Assigned task:
Your answer should be the exact lines of the data below from the one containing "Hal ini membuat" through the one containing "mengurangi duplikasi kegiatan"; please include nothing else.

(Data extracted from a collection)
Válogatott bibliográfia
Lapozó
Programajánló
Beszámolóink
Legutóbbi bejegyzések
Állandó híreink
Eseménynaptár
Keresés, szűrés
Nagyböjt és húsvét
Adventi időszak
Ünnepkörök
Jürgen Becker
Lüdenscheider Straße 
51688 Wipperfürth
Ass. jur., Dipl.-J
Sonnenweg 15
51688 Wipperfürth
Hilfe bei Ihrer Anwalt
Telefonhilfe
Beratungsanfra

* * *

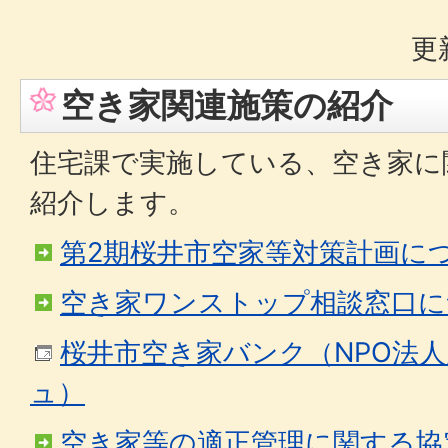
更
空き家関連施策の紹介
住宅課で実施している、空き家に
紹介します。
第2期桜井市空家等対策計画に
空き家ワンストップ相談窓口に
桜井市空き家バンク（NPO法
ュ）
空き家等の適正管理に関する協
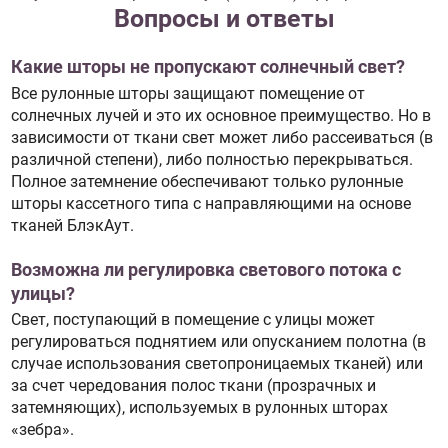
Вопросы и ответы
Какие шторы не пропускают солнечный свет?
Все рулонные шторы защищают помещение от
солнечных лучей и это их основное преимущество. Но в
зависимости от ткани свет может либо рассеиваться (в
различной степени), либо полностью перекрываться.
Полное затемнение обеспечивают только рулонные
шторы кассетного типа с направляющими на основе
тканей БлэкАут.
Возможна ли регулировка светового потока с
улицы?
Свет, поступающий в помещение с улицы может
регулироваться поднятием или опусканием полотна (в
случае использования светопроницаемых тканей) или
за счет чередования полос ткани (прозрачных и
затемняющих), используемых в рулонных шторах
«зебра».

==

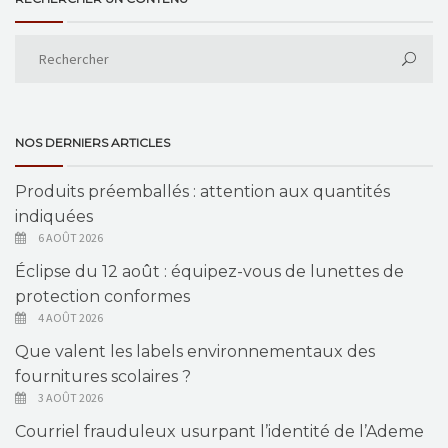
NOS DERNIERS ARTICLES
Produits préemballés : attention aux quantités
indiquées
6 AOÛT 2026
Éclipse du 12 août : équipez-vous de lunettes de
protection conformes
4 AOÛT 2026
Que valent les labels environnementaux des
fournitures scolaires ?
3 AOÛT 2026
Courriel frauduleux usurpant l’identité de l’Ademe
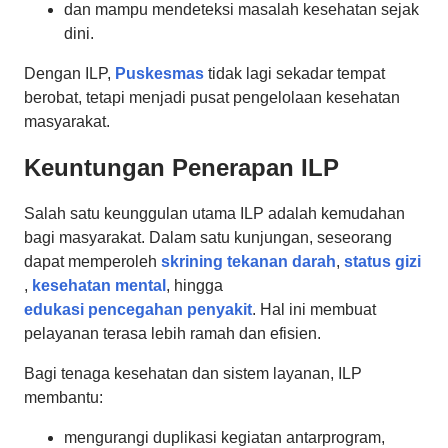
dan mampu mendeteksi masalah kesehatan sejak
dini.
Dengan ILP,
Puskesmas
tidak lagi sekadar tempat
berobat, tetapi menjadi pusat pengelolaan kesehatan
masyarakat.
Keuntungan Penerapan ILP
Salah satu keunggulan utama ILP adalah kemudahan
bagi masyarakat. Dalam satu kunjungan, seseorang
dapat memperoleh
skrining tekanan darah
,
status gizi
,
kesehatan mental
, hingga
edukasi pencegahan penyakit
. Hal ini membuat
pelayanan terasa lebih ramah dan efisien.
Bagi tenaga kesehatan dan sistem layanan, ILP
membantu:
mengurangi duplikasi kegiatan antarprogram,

Response to the task:
. Hal ini membuat
pelayanan terasa lebih ramah dan efisien.
Bagi tenaga kesehatan dan sistem layanan, ILP
membantu:
mengurangi duplikasi kegiatan antarprogram,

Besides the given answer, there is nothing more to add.